* 本文:
________________________________________
• お問い合わせはこちらから
メニュー

遺留分とは、どのようなものか?

最終更新日 2019年 06月28日
監修者:弁護士法人みらい総合法律事務所 代表社員 弁護士 谷原誠 監修者:弁護士法人みらい総合法律事務所
代表社員 弁護士 谷原誠

※遺留分減殺請求権は、2019年7月1日以降に開始された相続では、「遺留分侵害額請求権」とされます。

遺留分とは

民法には遺留分制度があります。

遺留分制度とは、本来、被相続人は自分の財産を自由に処分できるはずのものであるところ、相続財産の一定割合について、一定の法定相続人に保障するための制度です。

そのために、被相続人は相続財産について、一定の制限がされています。

この遺留分制度は、遺族の生活保障と遺産形成に貢献した遺族の潜在的持分の精算などの意義を有しています。

そこで、遺留分制度は、被相続人の財産処分の自由と相続人の保護の調整を図る制度といわれています。

ただし、遺留分制度が効果を発揮するのは、遺留分の権利を有する相続人が遺留分減殺請求権を行使した場合に限られ、相続人がその権利を行使しないときは、遺留分制度はその効力を生ずることはありません。

この点について、最高裁平成13年11月22被判決(民集55巻6号1033頁)は、「遺留分制度は、被相続人の財産処分の自由と身分関係を背景として相続人の諸利益との調整を図るものである。

民法は、被相続人の財産処分の自由を尊重して、遺留分を侵害する遺言について、いったんその意思どおりの効果を生じさせるものとした上、これを覆して侵害された遺留分を回復するかどうかを、専ら遺留分権利者の自律的決定にゆだねたものということができる」と判示しています。

遺留分は、全ての相続人に権利があるわけではありません。

兄弟姉妹を除く法定相続人である、配偶者、子、直系尊属に遺留分があります(民法第1028条)。

また、子の代襲相続人(再代襲を含む)にも遺留分があります(民法第1044条)。

胎児も生きて生まれたときは、遺留分を有します。

兄弟姉妹には遺留分がありませんので、兄弟姉妹に相続財産を残したくない場合には、遺言により、全ての財産を兄弟姉妹以外の者に与えることになります。

相続権を失うと、遺留分も失います。

したがって、欠格・廃除・相続放棄などがあると、遺留分を失うことになります。

遺留分制度では、遺留分権利者が遺留分減殺請求権を行使することにより、その効果を生じます。

それまでは効果を生じません。

相続開始前に遺留分権利者が遺留分権を放棄するには、家庭裁判所の許可を得る必要があります(民法第1043条1項)。
________________________________________
* 資料一覧:

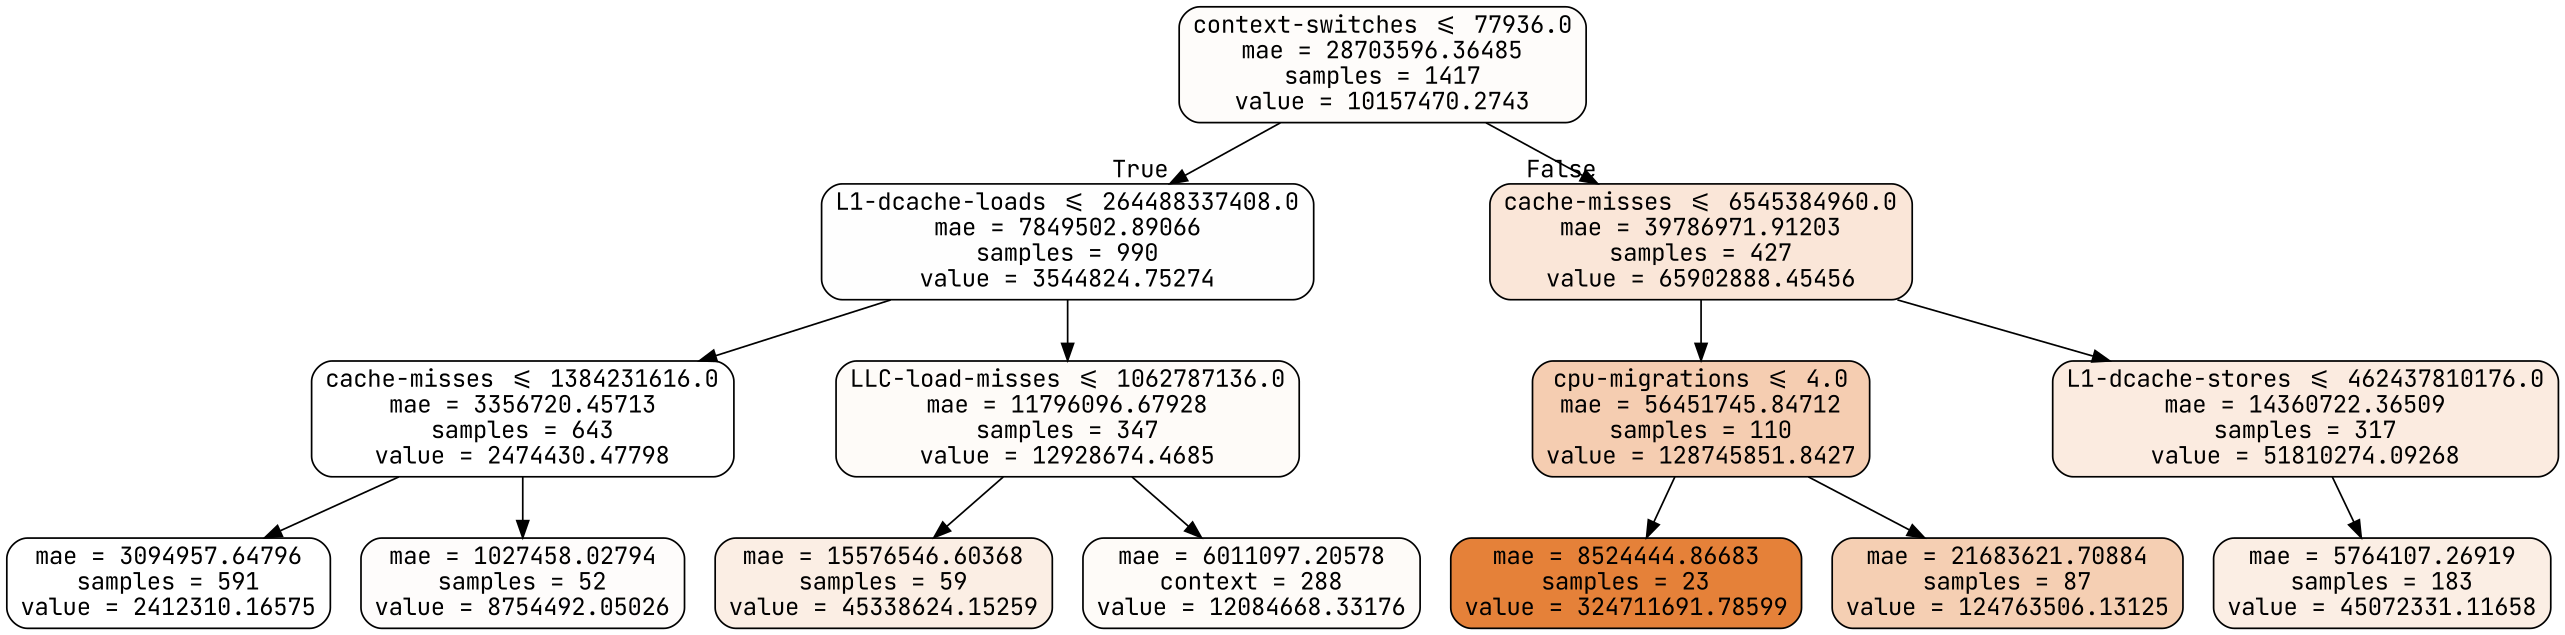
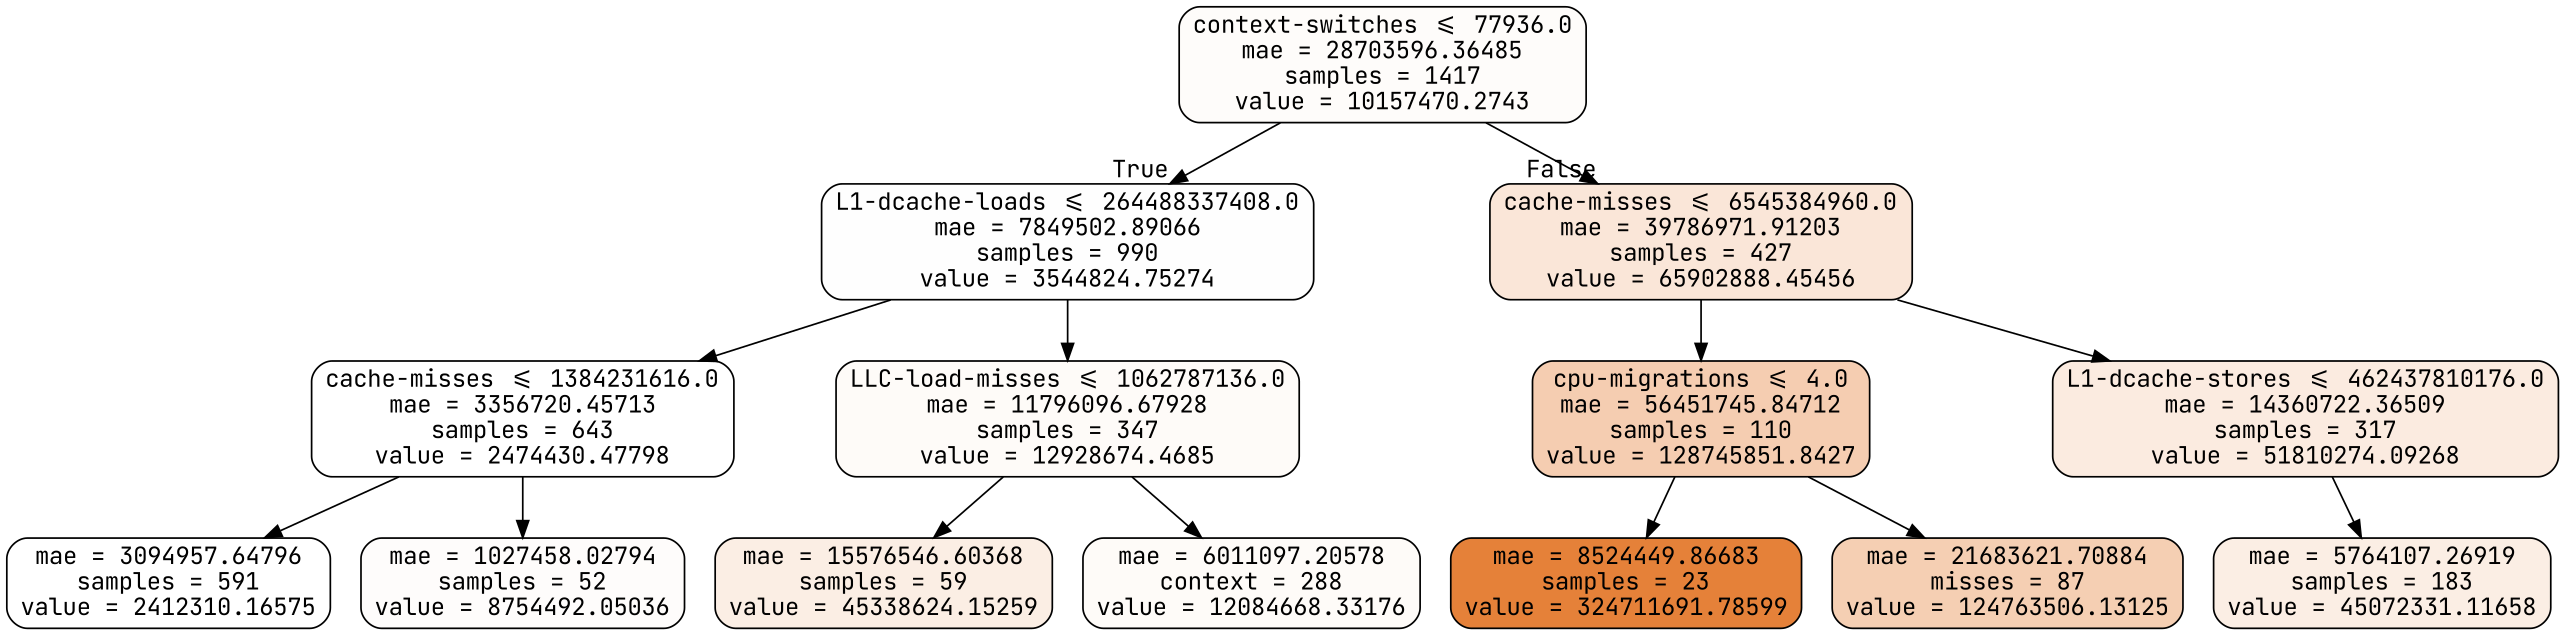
  digraph {
    fontname="JetBrains Mono"
    node [color=black fillcolor="#e5813900" fontname="JetBrains Mono" shape=box style="filled, rounded"]
    edge [fontname="JetBrains Mono"]
    n1 [fillcolor="#e5813906" label="context-switches <= 77936.0\nmae = 28703596.36485\nsamples = 1417\nvalue = 10157470.2743"]
    n2 [fillcolor="#e5813901" label="L1-dcache-loads <= 264488337408.0\nmae = 7849502.89066\nsamples = 990\nvalue = 3544824.75274"]
    n3 [fillcolor="#e5813932" label="cache-misses <= 6545384960.0\nmae = 39786971.91203\nsamples = 427\nvalue = 65902888.45456"]
    n4 [label="cache-misses <= 1384231616.0\nmae = 3356720.45713\nsamples = 643\nvalue = 2474430.47798"]
    n5 [fillcolor="#e5813908" label="LLC-load-misses <= 1062787136.0\nmae = 11796096.67928\nsamples = 347\nvalue = 12928674.4685"]
    n6 [fillcolor="#e5813964" label="cpu-migrations <= 4.0\nmae = 56451745.84712\nsamples = 110\nvalue = 128745851.8427"]
    n7 [fillcolor="#e5813927" label="L1-dcache-stores <= 462437810176.0\nmae = 14360722.36509\nsamples = 317\nvalue = 51810274.09268"]
    n8 [label="mae = 3094957.64796\nsamples = 591\nvalue = 2412310.16575"]
-   n9 [fillcolor="#e5813905" label="mae = 1027458.02794\nsamples = 52\nvalue = 8754492.05026"]
+   n9 [fillcolor="#e5813905" label="mae = 1027458.02794\nsamples = 52\nvalue = 8754492.05036"]
    n10 [fillcolor="#e5813922" label="mae = 15576546.60368\nsamples = 59\nvalue = 45338624.15259"]
    n11 [fillcolor="#e5813908" label="mae = 6011097.20578\ncontext = 288\nvalue = 12084668.33176"]
-   n12 [fillcolor="#e58139ff" label="mae = 8524444.86683\nsamples = 23\nvalue = 324711691.78599"]
-   n13 [fillcolor="#e5813961" label="mae = 21683621.70884\nsamples = 87\nvalue = 124763506.13125"]
+   n12 [fillcolor="#e58139ff" label="mae = 8524449.86683\nsamples = 23\nvalue = 324711691.78599"]
+   n13 [fillcolor="#e5813961" label="mae = 21683621.70884\nmisses = 87\nvalue = 124763506.13125"]
    n14 [fillcolor="#e5813922" label="mae = 5764107.26919\nsamples = 183\nvalue = 45072331.11658"]
    n1 -> n2 [headlabel=True labelangle=45 labeldistance=2.5]
    n1 -> n3 [headlabel=False labelangle=-45 labeldistance=2.5]
    n2 -> n4
    n2 -> n5
    n3 -> n6
    n3 -> n7
    n4 -> n8
    n4 -> n9
    n5 -> n10
    n5 -> n11
    n6 -> n12
    n6 -> n13
    n7 -> n14
  }
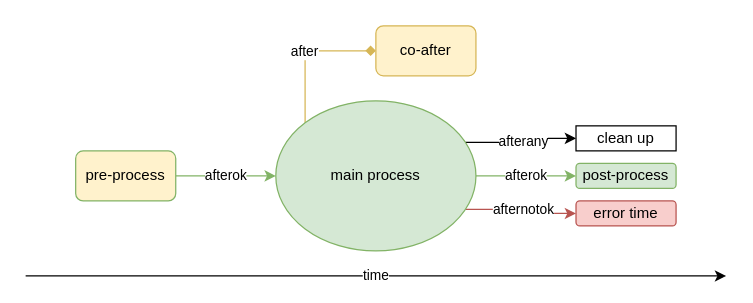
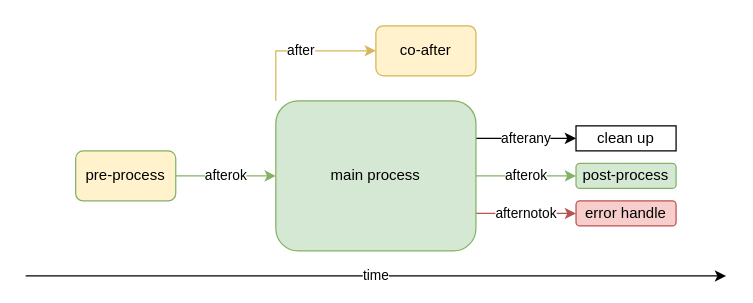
  <mxCell id="0" />
  <mxCell id="1" parent="0" />
  <mxCell id="2" value="time" style="endArrow=classic;html=1;rounded=0;" parent="1" edge="1"><mxGeometry width="50" height="50" relative="1" as="geometry"><mxPoint x="20" y="220" as="sourcePoint" /><mxPoint x="580" y="220" as="targetPoint" /></mxGeometry></mxCell>
  <mxCell id="3" value="afterany" style="edgeStyle=orthogonalEdgeStyle;rounded=0;orthogonalLoop=1;jettySize=auto;html=1;exitX=1;exitY=0.25;exitDx=0;exitDy=0;entryX=0;entryY=0.5;entryDx=0;entryDy=0;" parent="1" source="7" target="12" edge="1"><mxGeometry relative="1" as="geometry" /></mxCell>
  <mxCell id="4" value="afterok" style="edgeStyle=orthogonalEdgeStyle;rounded=0;orthogonalLoop=1;jettySize=auto;html=1;exitX=1;exitY=0.5;exitDx=0;exitDy=0;entryX=0;entryY=0.5;entryDx=0;entryDy=0;fillColor=#d5e8d4;strokeColor=#82b366;" parent="1" source="7" target="11" edge="1"><mxGeometry relative="1" as="geometry" /></mxCell>
  <mxCell id="5" value="afternotok" style="edgeStyle=orthogonalEdgeStyle;rounded=0;orthogonalLoop=1;jettySize=auto;html=1;exitX=1;exitY=0.75;exitDx=0;exitDy=0;entryX=0;entryY=0.5;entryDx=0;entryDy=0;fillColor=#f8cecc;strokeColor=#b85450;" parent="1" source="7" target="13" edge="1"><mxGeometry relative="1" as="geometry" /></mxCell>
- <mxCell id="6" value="after" style="edgeStyle=orthogonalEdgeStyle;rounded=0;orthogonalLoop=1;jettySize=auto;html=1;exitX=0;exitY=0;exitDx=0;exitDy=0;entryX=0;entryY=0.5;entryDx=0;entryDy=0;fillColor=#fff2cc;strokeColor=#d6b656;endArrow=diamond;" parent="1" source="7" target="8" edge="1"><mxGeometry relative="1" as="geometry" /></mxCell>
- <mxCell id="7" value="main process" style="ellipse;whiteSpace=wrap;html=1;fillColor=#d5e8d4;strokeColor=#82b366;" parent="1" vertex="1"><mxGeometry x="220" y="80" width="160" height="120" as="geometry" /></mxCell>
+ <mxCell id="6" value="after" style="edgeStyle=orthogonalEdgeStyle;rounded=0;orthogonalLoop=1;jettySize=auto;html=1;exitX=0;exitY=0;exitDx=0;exitDy=0;entryX=0;entryY=0.5;entryDx=0;entryDy=0;fillColor=#fff2cc;strokeColor=#d6b656;" parent="1" source="7" target="8" edge="1"><mxGeometry relative="1" as="geometry" /></mxCell>
+ <mxCell id="7" value="main process" style="rounded=1;whiteSpace=wrap;html=1;fillColor=#d5e8d4;strokeColor=#82b366;" parent="1" vertex="1"><mxGeometry x="220" y="80" width="160" height="120" as="geometry" /></mxCell>
  <mxCell id="8" value="co-after" style="rounded=1;whiteSpace=wrap;html=1;fillColor=#fff2cc;strokeColor=#d6b656;" parent="1" vertex="1"><mxGeometry x="300" y="20" width="80" height="40" as="geometry" /></mxCell>
  <mxCell id="9" value="afterok" style="edgeStyle=orthogonalEdgeStyle;rounded=0;orthogonalLoop=1;jettySize=auto;html=1;exitX=1;exitY=0.5;exitDx=0;exitDy=0;entryX=0;entryY=0.5;entryDx=0;entryDy=0;fillColor=#d5e8d4;strokeColor=#82b366;" parent="1" source="10" target="7" edge="1"><mxGeometry relative="1" as="geometry" /></mxCell>
  <mxCell id="10" value="pre-process" style="rounded=1;whiteSpace=wrap;html=1;fillColor=#fff2cc;strokeColor=#82b366;" parent="1" vertex="1"><mxGeometry x="60" y="120" width="80" height="40" as="geometry" /></mxCell>
  <mxCell id="11" value="post-process" style="rounded=1;whiteSpace=wrap;html=1;fillColor=#d5e8d4;strokeColor=#82b366;" parent="1" vertex="1"><mxGeometry x="460" y="130" width="80" height="20" as="geometry" /></mxCell>
  <mxCell id="12" value="clean up" style="whiteSpace=wrap;html=1;rounded=0;" parent="1" vertex="1"><mxGeometry x="460" y="100" width="80" height="20" as="geometry" /></mxCell>
- <mxCell id="13" value="error time" style="rounded=1;whiteSpace=wrap;html=1;fillColor=#f8cecc;strokeColor=#b85450;" parent="1" vertex="1"><mxGeometry x="460" y="160" width="80" height="20" as="geometry" /></mxCell>
+ <mxCell id="13" value="error handle" style="rounded=1;whiteSpace=wrap;html=1;fillColor=#f8cecc;strokeColor=#b85450;" parent="1" vertex="1"><mxGeometry x="460" y="160" width="80" height="20" as="geometry" /></mxCell>
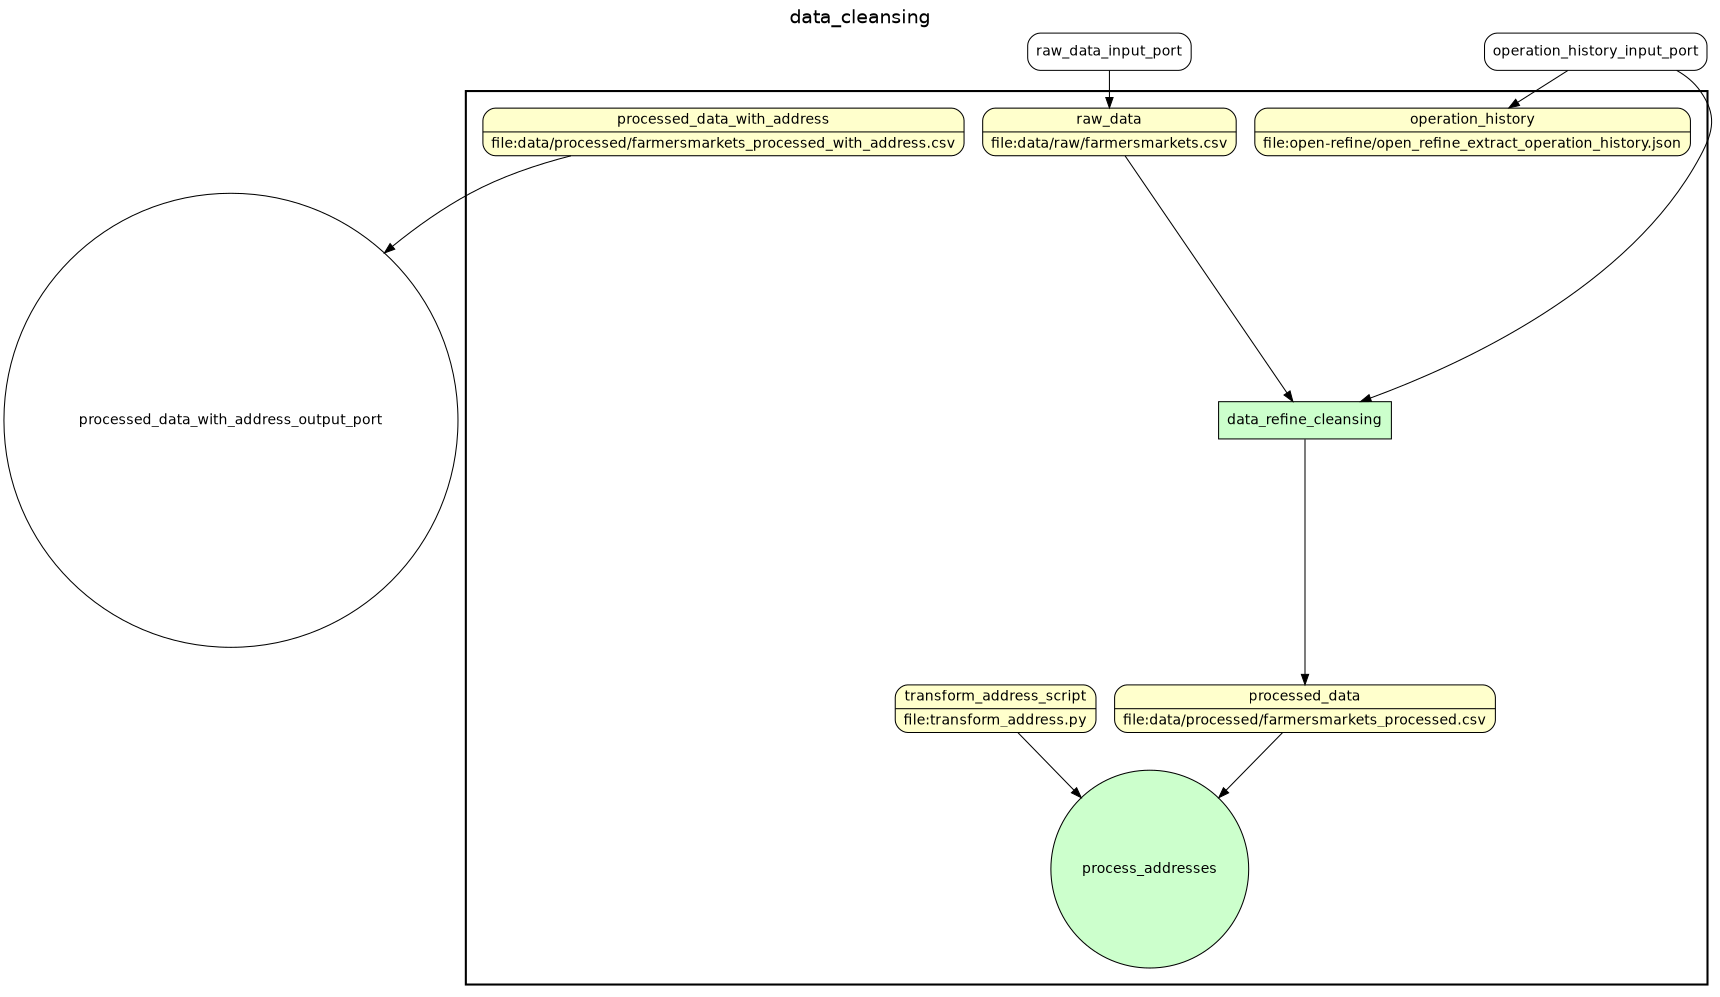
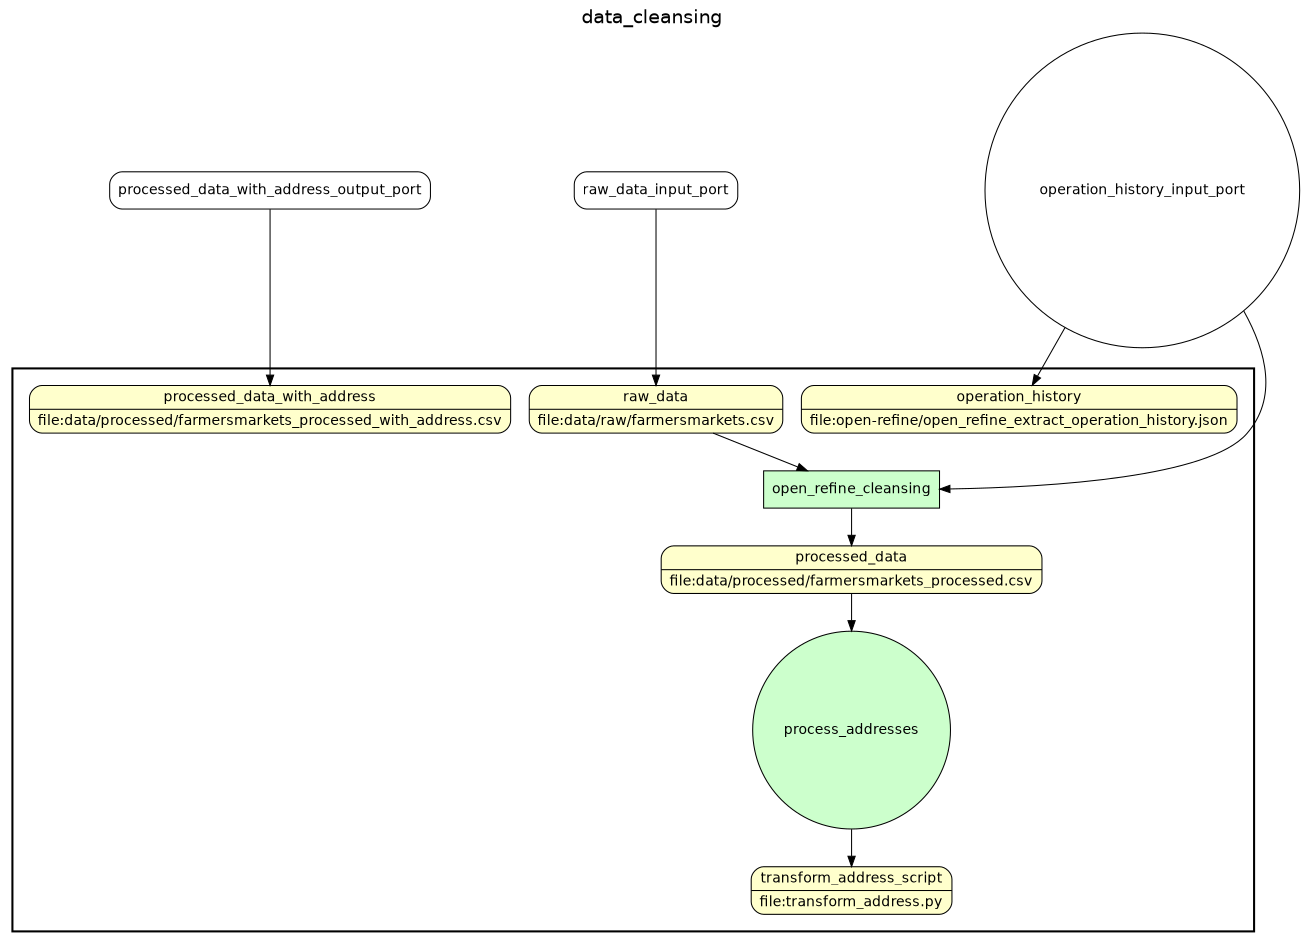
________________________________________
* 問題の詳細:
遺留分を解説した本文を、最後の文の次から書き継ぐこと。

* 演習の結果:
家庭裁判所の許可が必要としたのは、被相続人の威圧などにより、遺留分放棄がされるのを防止するためです。

一旦、遺留分放棄の許可審判がされても、許可の前提となった事情が変化したような場合には、放棄許可審判を取り消すことができることとされています(家事審判法第78条1項)。

遺留分放棄は、相続放棄とは異なるので、遺留分放棄をしても、遺産分割により財産を取得することができます。

また、遺留分放棄をしても、他の共同相続人の遺留分が増加するわけではありません。

遺留分減殺請求(遺留分侵害額請求)の行使方法

被相続人が贈与・遺贈などをした結果、遺留分に満たない遺産しか得ることができない遺留分権利者は、遺贈や贈与などの減殺を請求することができます(民法第1031条)。

遺留分減殺請求権が行使されるまでは、被相続人による贈与や遺贈などは有効であり、減殺請求権が行使されることによって、それらの効力が失われることになります。

遺留分侵害額請求権の場合には、遺留分に応じた金銭の支払いを請求する権利とされています。

遺留分減殺請求権(遺留分侵害額請求権)は、遺留分権利者、遺留分権利者が死亡した時の相続人、包括受遺者、相続分の譲受人、遺留分権利者から減殺請求権を譲り受けた者などです。

民法第423条には、債務者が無資力の場合に、債権者が債務者の権利を代わって行使することができるという「債権者代位権」が定められていますが、最高裁は、遺留分減殺請求権を行使上の一身専属権であるとして、債権者代位権の行使を否定しています(最高裁平成13年11月22日、民集55巻6号1033頁)。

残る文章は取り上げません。